> [What to produce] Will you return, word for word, only the lines from the top of the data below down to and including the one with "### Preview"?

> [Saved entries]
※

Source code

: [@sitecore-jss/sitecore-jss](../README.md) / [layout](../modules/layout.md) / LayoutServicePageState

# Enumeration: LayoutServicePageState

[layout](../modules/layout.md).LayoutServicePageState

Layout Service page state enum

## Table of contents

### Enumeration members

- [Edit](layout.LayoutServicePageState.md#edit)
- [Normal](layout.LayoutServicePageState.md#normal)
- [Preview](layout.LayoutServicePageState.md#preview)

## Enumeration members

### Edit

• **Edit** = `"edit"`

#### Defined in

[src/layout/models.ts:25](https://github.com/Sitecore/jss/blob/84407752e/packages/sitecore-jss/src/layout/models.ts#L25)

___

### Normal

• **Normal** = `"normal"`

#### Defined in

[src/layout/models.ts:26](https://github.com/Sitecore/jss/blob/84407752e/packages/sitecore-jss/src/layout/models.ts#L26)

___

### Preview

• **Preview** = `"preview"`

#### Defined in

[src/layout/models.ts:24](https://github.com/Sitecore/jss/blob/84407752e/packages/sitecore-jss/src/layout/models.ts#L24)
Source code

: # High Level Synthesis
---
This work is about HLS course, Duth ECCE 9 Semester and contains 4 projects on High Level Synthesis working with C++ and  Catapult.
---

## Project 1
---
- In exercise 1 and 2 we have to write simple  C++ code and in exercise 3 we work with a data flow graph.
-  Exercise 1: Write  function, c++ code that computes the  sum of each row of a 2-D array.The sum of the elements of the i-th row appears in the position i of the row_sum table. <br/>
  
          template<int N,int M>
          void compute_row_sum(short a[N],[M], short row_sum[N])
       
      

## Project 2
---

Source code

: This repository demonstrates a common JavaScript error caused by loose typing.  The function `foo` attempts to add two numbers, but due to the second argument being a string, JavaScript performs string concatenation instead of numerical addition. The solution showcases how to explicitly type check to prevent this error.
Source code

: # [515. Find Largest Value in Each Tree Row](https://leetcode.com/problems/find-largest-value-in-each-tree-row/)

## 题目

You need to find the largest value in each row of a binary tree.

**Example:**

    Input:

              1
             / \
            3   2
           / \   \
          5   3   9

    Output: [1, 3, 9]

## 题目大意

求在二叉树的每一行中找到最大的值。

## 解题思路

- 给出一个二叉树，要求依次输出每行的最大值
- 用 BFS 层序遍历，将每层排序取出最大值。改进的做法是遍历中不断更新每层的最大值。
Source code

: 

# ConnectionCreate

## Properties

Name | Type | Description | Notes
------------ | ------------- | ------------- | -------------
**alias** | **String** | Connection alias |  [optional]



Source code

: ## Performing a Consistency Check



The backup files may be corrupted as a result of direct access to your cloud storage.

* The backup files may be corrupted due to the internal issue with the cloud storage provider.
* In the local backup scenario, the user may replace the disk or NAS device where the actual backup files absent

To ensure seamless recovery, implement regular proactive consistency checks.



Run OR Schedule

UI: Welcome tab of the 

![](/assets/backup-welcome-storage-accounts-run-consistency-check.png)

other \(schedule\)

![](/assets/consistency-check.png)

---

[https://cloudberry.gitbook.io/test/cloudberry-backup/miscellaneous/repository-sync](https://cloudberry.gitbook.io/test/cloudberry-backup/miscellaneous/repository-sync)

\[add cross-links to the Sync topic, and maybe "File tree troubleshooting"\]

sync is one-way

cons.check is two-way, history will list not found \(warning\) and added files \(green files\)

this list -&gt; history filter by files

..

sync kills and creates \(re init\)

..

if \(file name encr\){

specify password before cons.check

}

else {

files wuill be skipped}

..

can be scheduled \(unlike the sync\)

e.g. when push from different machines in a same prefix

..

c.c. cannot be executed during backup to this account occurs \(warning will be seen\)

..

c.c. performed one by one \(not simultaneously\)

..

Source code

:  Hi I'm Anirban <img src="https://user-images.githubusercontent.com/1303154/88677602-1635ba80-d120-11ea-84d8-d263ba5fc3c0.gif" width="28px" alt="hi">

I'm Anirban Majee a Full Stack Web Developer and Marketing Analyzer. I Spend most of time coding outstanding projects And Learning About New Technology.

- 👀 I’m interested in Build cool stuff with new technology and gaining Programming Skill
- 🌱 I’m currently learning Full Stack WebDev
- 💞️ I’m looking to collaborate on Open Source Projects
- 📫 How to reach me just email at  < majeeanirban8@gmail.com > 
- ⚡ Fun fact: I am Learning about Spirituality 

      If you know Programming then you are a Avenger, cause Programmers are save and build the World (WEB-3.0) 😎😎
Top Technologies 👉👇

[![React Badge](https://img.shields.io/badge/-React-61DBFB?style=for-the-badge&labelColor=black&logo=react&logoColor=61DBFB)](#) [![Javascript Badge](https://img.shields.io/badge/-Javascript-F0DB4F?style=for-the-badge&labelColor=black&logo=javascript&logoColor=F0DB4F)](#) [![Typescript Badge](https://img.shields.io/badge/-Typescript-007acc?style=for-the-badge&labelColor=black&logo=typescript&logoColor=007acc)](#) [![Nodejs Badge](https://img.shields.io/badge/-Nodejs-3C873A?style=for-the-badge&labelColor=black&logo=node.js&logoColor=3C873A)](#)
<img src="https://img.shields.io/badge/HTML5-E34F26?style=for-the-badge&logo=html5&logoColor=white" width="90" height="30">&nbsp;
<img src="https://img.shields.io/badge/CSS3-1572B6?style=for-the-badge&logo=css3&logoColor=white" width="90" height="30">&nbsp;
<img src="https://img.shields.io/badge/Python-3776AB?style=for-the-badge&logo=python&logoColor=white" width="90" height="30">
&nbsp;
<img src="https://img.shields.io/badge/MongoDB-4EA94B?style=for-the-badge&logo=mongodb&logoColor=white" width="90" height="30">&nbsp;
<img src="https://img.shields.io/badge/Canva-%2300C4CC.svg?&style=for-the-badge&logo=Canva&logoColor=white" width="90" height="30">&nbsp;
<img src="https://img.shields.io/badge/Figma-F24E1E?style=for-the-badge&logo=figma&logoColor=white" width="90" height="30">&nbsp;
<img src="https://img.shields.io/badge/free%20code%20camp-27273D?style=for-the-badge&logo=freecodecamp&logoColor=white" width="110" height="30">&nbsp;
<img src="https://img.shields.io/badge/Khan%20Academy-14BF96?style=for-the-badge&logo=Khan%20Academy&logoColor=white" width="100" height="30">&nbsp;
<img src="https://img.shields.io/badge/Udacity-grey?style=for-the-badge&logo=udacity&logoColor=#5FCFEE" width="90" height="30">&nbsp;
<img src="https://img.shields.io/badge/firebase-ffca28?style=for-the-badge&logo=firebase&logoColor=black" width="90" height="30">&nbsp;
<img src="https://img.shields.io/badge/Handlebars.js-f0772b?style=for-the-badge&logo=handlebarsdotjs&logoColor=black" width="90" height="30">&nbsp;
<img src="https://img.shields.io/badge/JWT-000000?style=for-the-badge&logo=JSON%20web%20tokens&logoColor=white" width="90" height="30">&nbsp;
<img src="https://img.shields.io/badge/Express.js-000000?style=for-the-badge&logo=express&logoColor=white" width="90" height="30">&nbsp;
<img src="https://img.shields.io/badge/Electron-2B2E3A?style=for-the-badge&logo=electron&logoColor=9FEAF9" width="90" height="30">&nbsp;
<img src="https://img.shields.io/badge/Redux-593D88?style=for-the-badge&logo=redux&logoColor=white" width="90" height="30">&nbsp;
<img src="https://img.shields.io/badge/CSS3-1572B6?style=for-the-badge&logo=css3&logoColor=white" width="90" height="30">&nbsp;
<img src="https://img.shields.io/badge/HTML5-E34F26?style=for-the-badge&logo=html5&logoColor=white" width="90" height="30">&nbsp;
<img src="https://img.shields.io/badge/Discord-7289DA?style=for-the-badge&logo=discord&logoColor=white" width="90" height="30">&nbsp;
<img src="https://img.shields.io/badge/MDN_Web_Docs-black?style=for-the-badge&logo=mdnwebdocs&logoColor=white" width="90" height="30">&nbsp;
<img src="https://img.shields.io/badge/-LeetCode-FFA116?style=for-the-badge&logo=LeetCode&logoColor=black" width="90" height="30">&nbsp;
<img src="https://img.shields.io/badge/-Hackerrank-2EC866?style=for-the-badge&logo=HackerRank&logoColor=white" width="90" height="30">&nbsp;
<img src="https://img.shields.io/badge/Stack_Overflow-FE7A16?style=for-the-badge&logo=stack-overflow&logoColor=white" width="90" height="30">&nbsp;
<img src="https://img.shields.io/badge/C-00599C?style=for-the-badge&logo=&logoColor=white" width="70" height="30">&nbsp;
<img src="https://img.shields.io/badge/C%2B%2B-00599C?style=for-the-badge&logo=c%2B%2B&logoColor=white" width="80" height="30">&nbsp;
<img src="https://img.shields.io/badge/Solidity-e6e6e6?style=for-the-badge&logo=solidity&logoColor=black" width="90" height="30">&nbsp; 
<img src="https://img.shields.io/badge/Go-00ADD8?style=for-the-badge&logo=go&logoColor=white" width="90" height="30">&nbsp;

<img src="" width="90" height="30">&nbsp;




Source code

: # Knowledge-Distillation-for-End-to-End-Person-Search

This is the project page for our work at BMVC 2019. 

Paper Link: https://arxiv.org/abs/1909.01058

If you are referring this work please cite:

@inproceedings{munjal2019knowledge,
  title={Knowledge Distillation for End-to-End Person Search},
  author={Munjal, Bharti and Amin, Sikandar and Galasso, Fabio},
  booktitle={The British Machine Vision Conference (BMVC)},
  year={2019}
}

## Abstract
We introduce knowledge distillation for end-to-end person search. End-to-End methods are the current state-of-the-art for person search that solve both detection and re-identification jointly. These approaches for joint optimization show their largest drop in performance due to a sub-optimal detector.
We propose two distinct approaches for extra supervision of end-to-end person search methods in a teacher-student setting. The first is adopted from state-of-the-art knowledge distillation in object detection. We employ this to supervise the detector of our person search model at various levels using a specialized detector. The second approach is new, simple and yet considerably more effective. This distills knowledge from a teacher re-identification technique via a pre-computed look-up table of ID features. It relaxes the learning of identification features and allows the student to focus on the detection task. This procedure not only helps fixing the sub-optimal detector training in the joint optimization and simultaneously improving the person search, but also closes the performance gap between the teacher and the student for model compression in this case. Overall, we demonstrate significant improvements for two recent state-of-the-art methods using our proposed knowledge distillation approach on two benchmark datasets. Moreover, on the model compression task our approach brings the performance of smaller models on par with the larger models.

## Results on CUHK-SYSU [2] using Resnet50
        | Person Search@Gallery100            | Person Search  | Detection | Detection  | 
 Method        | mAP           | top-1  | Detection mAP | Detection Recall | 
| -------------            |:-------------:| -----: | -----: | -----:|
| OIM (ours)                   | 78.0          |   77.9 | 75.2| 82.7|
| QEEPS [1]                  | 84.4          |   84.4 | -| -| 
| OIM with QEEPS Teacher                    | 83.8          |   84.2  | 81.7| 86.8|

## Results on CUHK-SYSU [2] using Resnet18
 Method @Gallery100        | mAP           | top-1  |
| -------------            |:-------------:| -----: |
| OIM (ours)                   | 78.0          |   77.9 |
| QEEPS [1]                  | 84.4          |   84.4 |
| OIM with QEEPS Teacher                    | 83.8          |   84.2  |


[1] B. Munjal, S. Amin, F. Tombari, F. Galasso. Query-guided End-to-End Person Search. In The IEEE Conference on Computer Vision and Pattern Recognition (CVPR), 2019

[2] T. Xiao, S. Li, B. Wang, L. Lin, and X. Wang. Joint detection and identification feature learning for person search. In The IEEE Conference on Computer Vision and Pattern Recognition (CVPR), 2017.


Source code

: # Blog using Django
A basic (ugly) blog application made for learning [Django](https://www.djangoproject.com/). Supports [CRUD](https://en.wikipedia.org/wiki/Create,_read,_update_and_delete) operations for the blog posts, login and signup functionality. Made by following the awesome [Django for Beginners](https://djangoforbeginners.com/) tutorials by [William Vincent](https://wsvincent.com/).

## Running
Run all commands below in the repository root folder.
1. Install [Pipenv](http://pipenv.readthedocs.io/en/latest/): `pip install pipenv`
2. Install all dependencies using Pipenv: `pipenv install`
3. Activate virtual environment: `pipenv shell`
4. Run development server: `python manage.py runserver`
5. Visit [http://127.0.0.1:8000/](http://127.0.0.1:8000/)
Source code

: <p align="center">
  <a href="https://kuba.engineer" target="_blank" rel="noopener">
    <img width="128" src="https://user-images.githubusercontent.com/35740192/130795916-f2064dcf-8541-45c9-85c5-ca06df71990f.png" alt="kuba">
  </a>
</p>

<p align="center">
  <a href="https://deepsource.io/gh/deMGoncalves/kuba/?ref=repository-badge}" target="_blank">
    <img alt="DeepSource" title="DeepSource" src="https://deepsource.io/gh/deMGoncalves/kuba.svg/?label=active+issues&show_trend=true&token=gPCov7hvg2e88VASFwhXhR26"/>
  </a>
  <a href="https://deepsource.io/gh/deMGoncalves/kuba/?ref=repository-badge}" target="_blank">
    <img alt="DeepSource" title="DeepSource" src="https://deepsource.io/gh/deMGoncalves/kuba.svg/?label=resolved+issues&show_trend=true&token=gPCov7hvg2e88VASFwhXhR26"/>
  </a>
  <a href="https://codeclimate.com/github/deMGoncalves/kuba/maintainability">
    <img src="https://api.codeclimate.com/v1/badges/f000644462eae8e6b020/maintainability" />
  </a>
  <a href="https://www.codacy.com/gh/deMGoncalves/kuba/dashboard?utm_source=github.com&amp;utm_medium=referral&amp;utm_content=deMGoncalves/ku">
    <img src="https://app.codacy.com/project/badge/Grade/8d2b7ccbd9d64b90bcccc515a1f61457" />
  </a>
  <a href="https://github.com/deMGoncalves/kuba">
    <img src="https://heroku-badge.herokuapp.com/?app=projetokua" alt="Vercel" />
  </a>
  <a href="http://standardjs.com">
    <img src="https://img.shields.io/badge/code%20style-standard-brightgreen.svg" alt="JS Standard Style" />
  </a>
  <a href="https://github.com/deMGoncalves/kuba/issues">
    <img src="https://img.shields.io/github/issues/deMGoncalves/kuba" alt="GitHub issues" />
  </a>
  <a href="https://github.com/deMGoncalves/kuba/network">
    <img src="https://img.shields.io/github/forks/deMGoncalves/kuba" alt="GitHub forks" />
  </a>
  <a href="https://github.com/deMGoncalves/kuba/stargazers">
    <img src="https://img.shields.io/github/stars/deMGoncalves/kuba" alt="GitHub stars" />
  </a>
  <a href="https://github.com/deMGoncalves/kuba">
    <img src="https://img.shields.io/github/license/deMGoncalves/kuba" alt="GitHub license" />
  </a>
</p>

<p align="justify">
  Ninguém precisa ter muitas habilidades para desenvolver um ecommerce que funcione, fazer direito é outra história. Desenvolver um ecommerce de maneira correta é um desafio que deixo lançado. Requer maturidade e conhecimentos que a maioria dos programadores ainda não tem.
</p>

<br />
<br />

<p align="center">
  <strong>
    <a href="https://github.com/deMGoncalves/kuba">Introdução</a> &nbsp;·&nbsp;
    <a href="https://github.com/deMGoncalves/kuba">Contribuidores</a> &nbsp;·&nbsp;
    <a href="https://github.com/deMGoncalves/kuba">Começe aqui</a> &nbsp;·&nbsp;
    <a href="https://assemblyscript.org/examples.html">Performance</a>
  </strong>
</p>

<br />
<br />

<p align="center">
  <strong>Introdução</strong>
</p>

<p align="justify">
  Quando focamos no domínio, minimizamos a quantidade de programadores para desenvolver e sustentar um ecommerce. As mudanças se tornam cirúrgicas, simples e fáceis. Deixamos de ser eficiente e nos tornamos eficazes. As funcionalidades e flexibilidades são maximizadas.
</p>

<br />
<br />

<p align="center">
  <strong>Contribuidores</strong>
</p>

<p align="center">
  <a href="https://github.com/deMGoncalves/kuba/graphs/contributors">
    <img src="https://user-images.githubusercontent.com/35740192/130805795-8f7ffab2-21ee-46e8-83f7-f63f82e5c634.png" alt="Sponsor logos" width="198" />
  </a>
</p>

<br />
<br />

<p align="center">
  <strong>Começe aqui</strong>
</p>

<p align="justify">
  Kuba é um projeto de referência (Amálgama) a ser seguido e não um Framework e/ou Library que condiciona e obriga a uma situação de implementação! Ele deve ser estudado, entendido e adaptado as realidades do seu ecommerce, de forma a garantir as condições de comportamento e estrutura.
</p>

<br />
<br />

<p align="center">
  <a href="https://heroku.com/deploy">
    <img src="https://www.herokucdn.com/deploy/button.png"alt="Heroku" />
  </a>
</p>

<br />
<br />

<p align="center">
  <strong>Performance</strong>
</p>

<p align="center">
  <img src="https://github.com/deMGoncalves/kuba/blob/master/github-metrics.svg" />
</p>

※

> [Reply]
Source code

: [@sitecore-jss/sitecore-jss](../README.md) / [layout](../modules/layout.md) / LayoutServicePageState

# Enumeration: LayoutServicePageState

[layout](../modules/layout.md).LayoutServicePageState

Layout Service page state enum

## Table of contents

### Enumeration members

- [Edit](layout.LayoutServicePageState.md#edit)
- [Normal](layout.LayoutServicePageState.md#normal)
- [Preview](layout.LayoutServicePageState.md#preview)

## Enumeration members

### Edit

• **Edit** = `"edit"`

#### Defined in

[src/layout/models.ts:25](https://github.com/Sitecore/jss/blob/84407752e/packages/sitecore-jss/src/layout/models.ts#L25)

___

### Normal

• **Normal** = `"normal"`

#### Defined in

[src/layout/models.ts:26](https://github.com/Sitecore/jss/blob/84407752e/packages/sitecore-jss/src/layout/models.ts#L26)

___

### Preview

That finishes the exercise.